Та же посвежевшая горечь разливалась вокруг, когда Семен приказал часовому вывести Михаила из конюшни, где держали пленных, к разбитой изгороди... Жорик сидит на козлах в двадцати шагах и делает вид, что не прислушивается к разговору; по дворам воют собаки. "Ты мог бы убежать, говорит Семен.
– Ты хочешь убежать?" Михаил тычет пальцем в конюшню, где шепчутся перед смертью поляки: "Тогда сядешь здесь сам..." - "Ты мог бы убежать, - спешит Семен, - но ты должен сказать мне, что никогда не вернешься домой - никогда!
– просто сказать, иначе я не..." Михаил улыбается, почти смеется - его грудь колышется, и на ней позвякивают глухо два Георгия. Псы скулят вперекличку. "Куда же деваться-то? К этим, - Михаил снова тычет в конюшню, - опять с ляхами?.. Значит, просто сказать, даже не обещать?" - "Ты должен мне..." - "Ладно, будет. Как дома?" Семен смотрит вниз и видит босые ноги Михаила, видит разбитые, привычные к ходьбе ступни и чувствует отчаянье: "Ольгу ты зря родил - померла. У Лизы ум раскис пошла блаженной бродяжить. Остальные живут пока". Еще нет ответа, но он уже все знает, и ответ будет лишь запоздалым эхом отчаянья. Жорик с другого конца изгороди ловит широким ухом разлитую в мире тоску. "Возьми... Михаил снимает с пальца и сует Семену обручальное кольцо.

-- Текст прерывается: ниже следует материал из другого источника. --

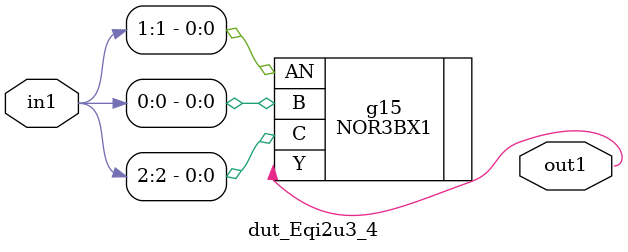
<source format=v>
`timescale 1ps / 1ps


module dut_Eqi2u3_4(in1, out1);
  input [2:0] in1;
  output out1;
  wire [2:0] in1;
  wire out1;
  NOR3BX1 g15(.AN (in1[1]), .B (in1[0]), .C (in1[2]), .Y (out1));
endmodule



</source>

– Твои хлопцы все равно сдерут, так лучше с живого..." И все. Босые разбитые ступни идут к конюшне, - так шагает землепашец по твердой меже, - все.
По деревням, через которые ехал Семен, ночами страшно выли собаки. Вначале он не понимал себя: нужно ли ехать? и если нужно, то зачем?
– но после приходило незыблемое: нужно - это последнее, что можно сделать. Он сидел у костра и в первородном хаосе огня видел смерть сухого валежника и одновременно пробуждение новой, короткой, но яростной жизни. По всей России выли собаки.
Солнце тугим красным пузырем оседало в лес, обжигало на западе облака - летел над землей гнедой июньский вечер, переваливался огненной грудью за горизонт, шумел черным хвостом в вершинах елей. Семен не боялся жизни, он был молод, здоров и чувствовал себя сильнее ее. Когда пришли дни ранней летней суши, когда выгорали травы и курилась земля - люди теряли силы, а в его глазах было спокойствие и упорство, как будто он твердо знал, что выстоит и победит, и только чуть злился на солнце, ставшее врагом, за дурость, за безнадежную попытку его, Семена, сломить. Глядя на него, люди видели: у поляков и Врангеля дело гиблое, дрянь у них дело, и горе самой природе, если вздумает она за них заступиться.